About Herbert W. Titus

Born in Baker, Oregon on October 17, 1937, Herbert W. Titus attended Baker public schools, graduating co-valedictorian of his class in 1955. In 1959 he graduated Phi Beta Kappa from the University of Oregon, where he served as student body president. In 1962 he graduated cum laude from the Harvard Law School.

After two years as a trial attorney with the U.S. Department of Justice, Titus served from 1964 to 1979 as a professor of law at the state universities of Oklahoma, Colorado, and Oregon. During this time he was active in various left-wing cases, opposing the war in Vietnam and supporting abortion and homosexual rights. As a cooperating attorney with the American Civil Liberties Union, Titus worked with attorneys and clients on a number of Constitutional cases.

In 1975, Titus was dramatically converted to Christ on the last weekend of July. In 1976-77, he studied with Dr. Francis Schaffer at L'Abri in Switzerland. In 1979, left his tenured position as professor of law at the University of Oregon, becoming a member of the charter faculty of a Christian law school at Oral Roberts University. After three years at ORU, Titus moved to Regent University, where he served for eleven years, first as the founding Dean of the School of Law.

In July 1993, Titus established The Forecast, a monthly journal on law and public policy. This unique journal is designed to provide a Biblical and Constitutional analysis to current issues. A Constitutional and common law scholar, Titus is an educator and author offering seminars, books, and monographs on law and public policy for both lawyers and non-lawyers alike.

An active member of the Oregon State Bar, Mr.

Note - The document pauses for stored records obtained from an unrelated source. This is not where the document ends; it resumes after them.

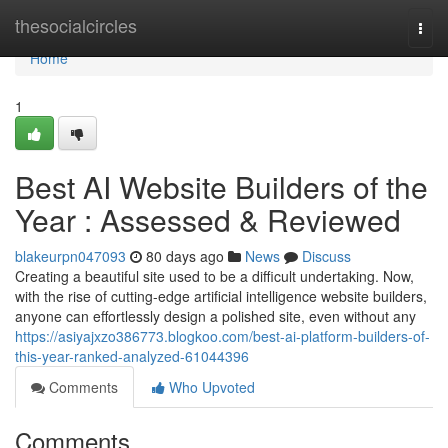
Home
thesocialcircles
Togg
navi
Home
1
Best AI Website Builders of the
Year : Assessed & Reviewed
blakeurpn047093
80 days ago
News
Discuss
Creating a beautiful site used to be a difficult undertaking. Now,
with the rise of cutting-edge artificial intelligence website builders,
anyone can effortlessly design a polished site, even without any
https://asiyajxzo386773.blogkoo.com/best-ai-platform-builders-of-
this-year-ranked-analyzed-61044396
Comments
Who Upvoted
Comments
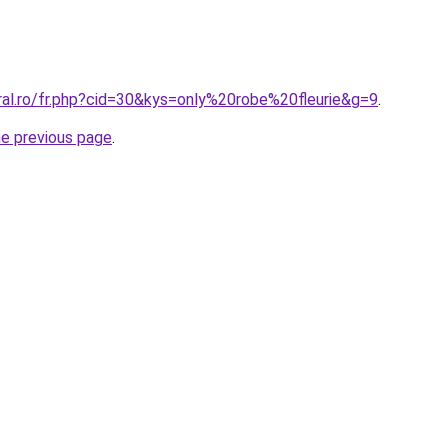
ral.ro/fr.php?cid=30&kys=only%20robe%20fleurie&g=9
.
he previous page
.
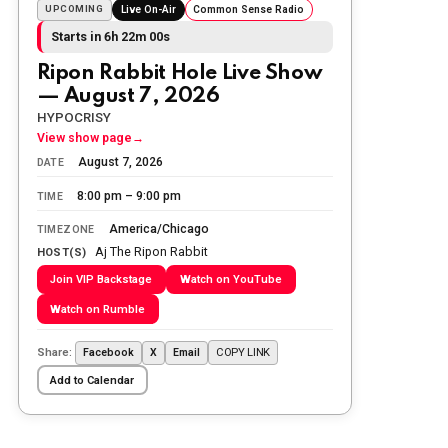
Sunday morning
UPCOMING
Live On-Air
Common Sense Radio
Starts in 6h 21m 59s
The Ripon Rabbit
:
5/25/2026
10:55
Ripon Rabbit Hole Live Show
Today we honor and remember those
— August 7, 2026
we lost while fighting for us to enjoy
the day.
HYPOCRISY
View show page
→
The Ripon Rabbit
:
5/26/2026
1:34
August 7, 2026
DATE
Let the summer begin!
8:00 pm – 9:00 pm
TIME
The Ripon Rabbit
:
5/27/2026
6:00
America/Chicago
TIMEZONE
WTP!!! We the people people...
Aj The Ripon Rabbit
HOST(S)
Join VIP Backstage
Watch on YouTube
The Ripon Rabbit
:
5/28/2026
11:28
Watch on Rumble
Going to the store to get more tin
foil...tin hat nation is tonight
Share:
COPY LINK
Facebook
X
Email
The Ripon Rabbit
:
5/29/2026
1:04
Add to Calendar
UFOS in Wisconsin...
The Ripon Rabbit
:
5/30/2026
1:22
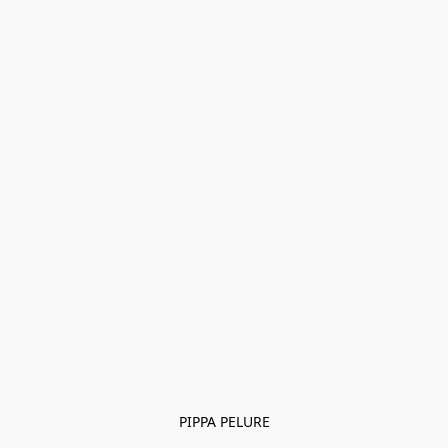
PIPPA PELURE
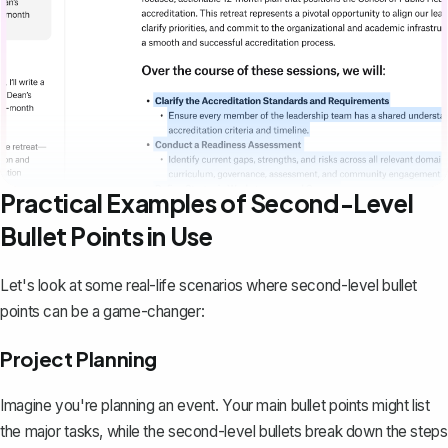
Practical Examples of Second-Level
Bullet Points in Use
Let's look at some real-life scenarios where second-level bullet
points can be a game-changer:
Project Planning
Imagine you're planning an event. Your main bullet points might list
the major tasks, while the second-level bullets break down the steps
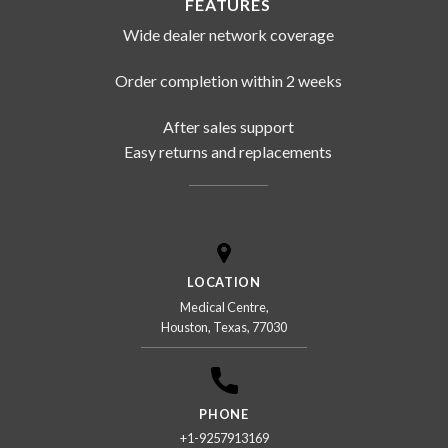
FEATURES
Wide dealer network coverage
Order completion within 2 weeks
After sales support
Easy returns and replacements
LOCATION
Medical Centre,
Houston, Texas, 77030
PHONE
+1-9257913169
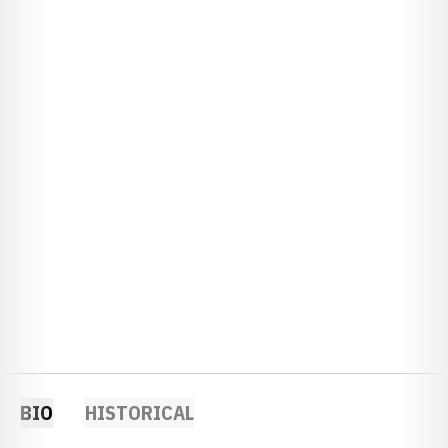
BIO
HISTORICAL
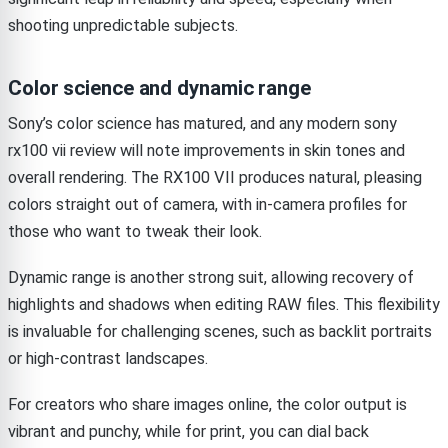
shooting unpredictable subjects.
Color science and dynamic range
Sony’s color science has matured, and any modern sony
rx100 vii review will note improvements in skin tones and
overall rendering. The RX100 VII produces natural, pleasing
colors straight out of camera, with in-camera profiles for
those who want to tweak their look.
Dynamic range is another strong suit, allowing recovery of
highlights and shadows when editing RAW files. This flexibility
is invaluable for challenging scenes, such as backlit portraits
or high-contrast landscapes.
For creators who share images online, the color output is
vibrant and punchy, while for print, you can dial back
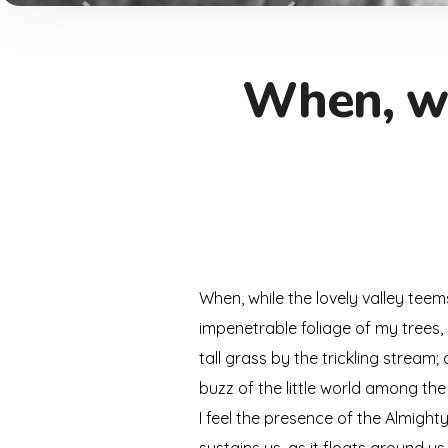
When, wh
When, while the lovely valley tee
impenetrable foliage of my trees,
tall grass by the trickling stream
buzz of the little world among the
I feel the presence of the Almigh
sustains us, as it floats around u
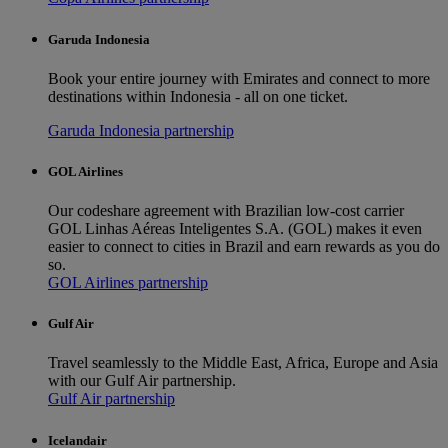
Garuda Indonesia
Book your entire journey with Emirates and connect to more
destinations within Indonesia - all on one ticket.
Garuda Indonesia partnership
GOL Airlines
Our codeshare agreement with Brazilian low-cost carrier
GOL Linhas Aéreas Inteligentes S.A. (GOL) makes it even
easier to connect to cities in Brazil and earn rewards as you do
so.
GOL Airlines partnership
Gulf Air
Travel seamlessly to the Middle East, Africa, Europe and Asia
with our Gulf Air partnership.
Gulf Air partnership
Icelandair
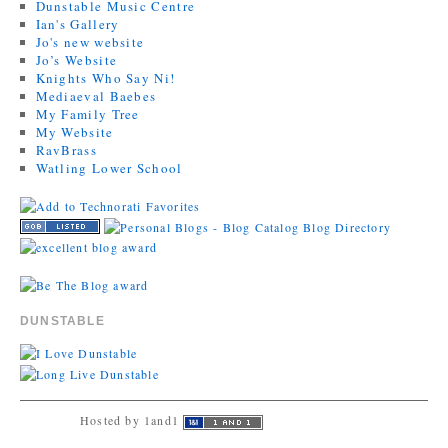
Dunstable Music Centre
Ian's Gallery
Jo's new website
Jo’s Website
Knights Who Say Ni!
Mediaeval Baebes
My Family Tree
My Website
RavBrass
Watling Lower School
DUNSTABLE
Hosted by 1and1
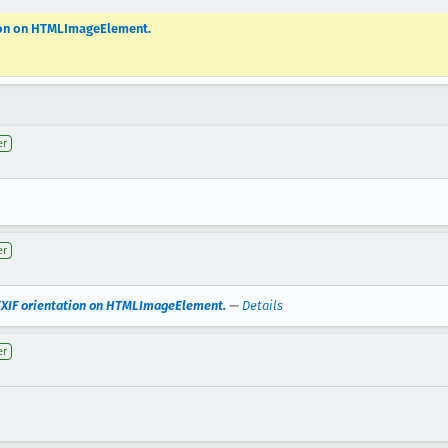
tion on HTMLImageElement.
er
er
EXIF orientation on HTMLImageElement.
—
Details
er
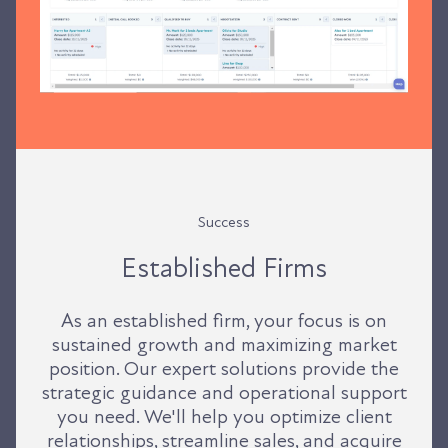
Success
Established Firms
As an established firm, your focus is on
sustained growth and maximizing market
position. Our expert solutions provide the
strategic guidance and operational support
you need. We'll help you optimize client
relationships, streamline sales, and acquire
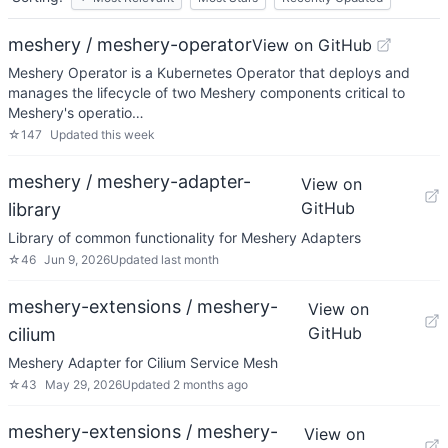
meshery / meshery-operator
View on GitHub
Meshery Operator is a Kubernetes Operator that deploys and
manages the lifecycle of two Meshery components critical to
Meshery's operatio…
☆
147
Updated
this week
meshery / meshery-adapter-
View on
GitHub
library
Library of common functionality for Meshery Adapters
☆
46
Jun 9, 2026
Updated
last month
meshery-extensions / meshery-
View on
GitHub
cilium
Meshery Adapter for Cilium Service Mesh
☆
43
May 29, 2026
Updated
2 months ago
meshery-extensions / meshery-
View on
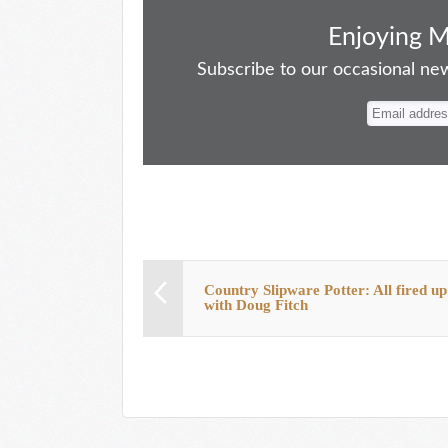
ce
as
m
ue
nt
ha
bo
to
ail
sk
er
re
Enjoying 
ok
do
y
es
Subscribe to our occasional news
n
t
Country Slipware Potter: All fired up
with Doug Fitch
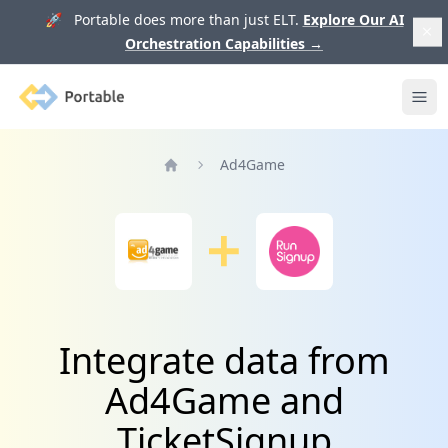
🚀 Portable does more than just ELT.
Explore Our AI
Orchestration Capabilities
→
Portable
Ope
Ad4Game
Home
Integrate data from
Ad4Game and
TicketSignup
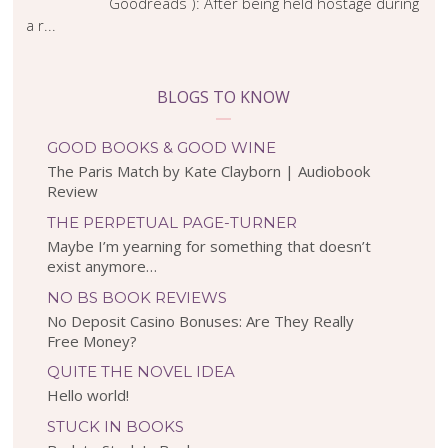
Goodreads ): After being held hostage during
a r...
BLOGS TO KNOW
GOOD BOOKS & GOOD WINE
The Paris Match by Kate Clayborn | Audiobook
Review
THE PERPETUAL PAGE-TURNER
Maybe I’m yearning for something that doesn’t
exist anymore…
NO BS BOOK REVIEWS
No Deposit Casino Bonuses: Are They Really
Free Money?
QUITE THE NOVEL IDEA
Hello world!
STUCK IN BOOKS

Titus is a practicing attorney serving of Counsel to the Virginia Beach, Virginia law firm of Troy A. Titus, P.C. Specializing in Constitutional litigation and strategy, Mr. Titus serves several public interest organizations. He is the author of numerous articles and a book entitled God, Man and Law: The Biblical Principles.

In August, 1996, Mr. Titus was chosen at the National Convention of the U.S. Taxpayers Party in San Diego, California to serve as its Vice Presidential candidate.

He and his wife, Marilyn, reside in Chesapeake, Virginia. They have four children and nine grandchildren.